> _Exercise_: What lines of the data hold the string "card"? Copy them all.

> _Material provided_:
◇ ◇ ◇

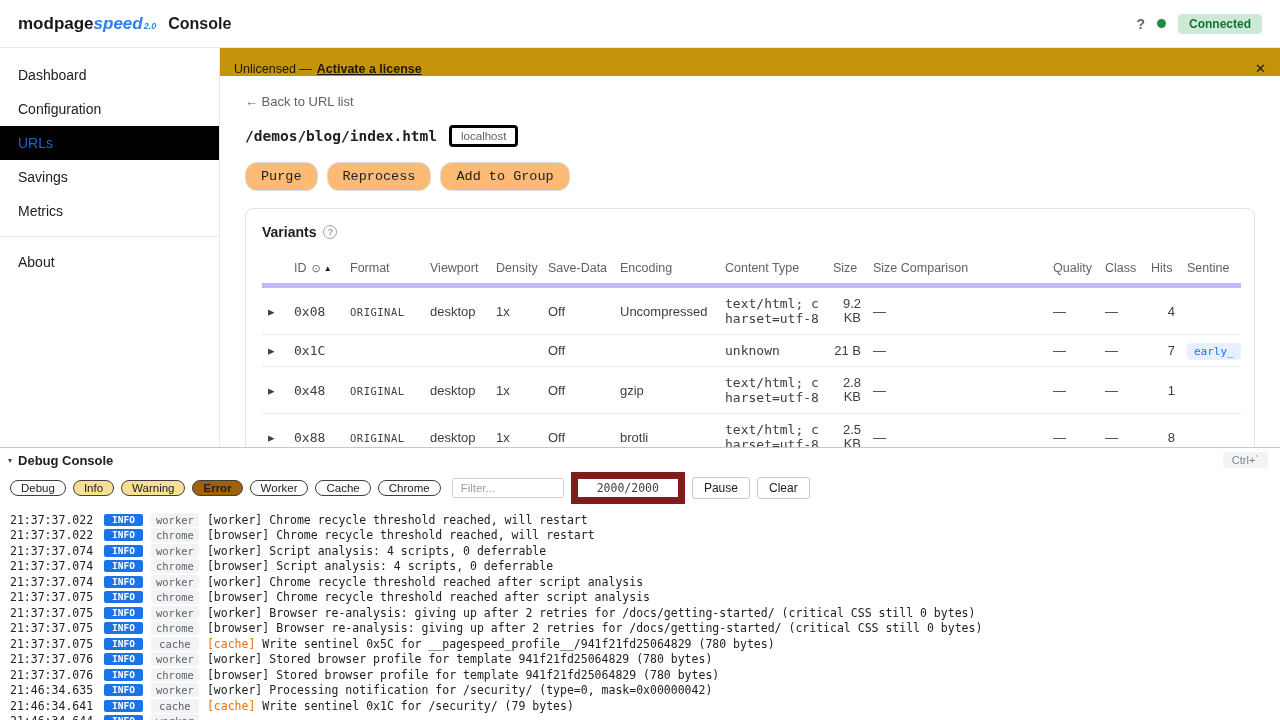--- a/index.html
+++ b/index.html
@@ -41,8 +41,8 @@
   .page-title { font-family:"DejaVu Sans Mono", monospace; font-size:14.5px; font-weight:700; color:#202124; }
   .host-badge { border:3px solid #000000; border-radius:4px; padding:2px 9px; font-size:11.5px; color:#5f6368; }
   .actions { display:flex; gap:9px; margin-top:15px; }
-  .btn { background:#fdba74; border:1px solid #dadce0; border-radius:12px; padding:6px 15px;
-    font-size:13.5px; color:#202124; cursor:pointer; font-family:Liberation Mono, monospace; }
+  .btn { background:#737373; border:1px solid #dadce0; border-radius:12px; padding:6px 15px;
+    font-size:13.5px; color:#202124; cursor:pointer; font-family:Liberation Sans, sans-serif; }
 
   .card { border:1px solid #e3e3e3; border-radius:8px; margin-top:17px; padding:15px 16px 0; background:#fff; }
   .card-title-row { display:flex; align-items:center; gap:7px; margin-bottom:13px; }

◇ ◇ ◇

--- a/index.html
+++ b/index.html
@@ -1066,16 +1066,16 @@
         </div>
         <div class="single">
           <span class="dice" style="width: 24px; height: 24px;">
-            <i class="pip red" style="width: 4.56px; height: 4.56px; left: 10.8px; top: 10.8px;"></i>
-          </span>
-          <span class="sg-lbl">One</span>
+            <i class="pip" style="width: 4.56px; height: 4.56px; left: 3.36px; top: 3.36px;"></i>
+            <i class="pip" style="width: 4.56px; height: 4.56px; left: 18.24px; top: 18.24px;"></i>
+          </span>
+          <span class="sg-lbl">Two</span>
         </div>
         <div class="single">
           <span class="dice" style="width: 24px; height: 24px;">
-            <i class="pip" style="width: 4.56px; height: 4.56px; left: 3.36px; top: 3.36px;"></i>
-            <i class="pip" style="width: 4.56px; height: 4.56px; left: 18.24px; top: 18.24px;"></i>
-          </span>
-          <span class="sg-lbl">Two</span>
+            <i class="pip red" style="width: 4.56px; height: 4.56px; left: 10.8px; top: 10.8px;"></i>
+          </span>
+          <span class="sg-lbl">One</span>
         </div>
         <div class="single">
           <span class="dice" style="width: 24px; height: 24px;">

◇ ◇ ◇

> _Solution_:
   .card { border:1px solid #e3e3e3; border-radius:8px; margin-top:17px; padding:15px 16px 0; background:#fff; }
   .card-title-row { display:flex; align-items:center; gap:7px; margin-bottom:13px; }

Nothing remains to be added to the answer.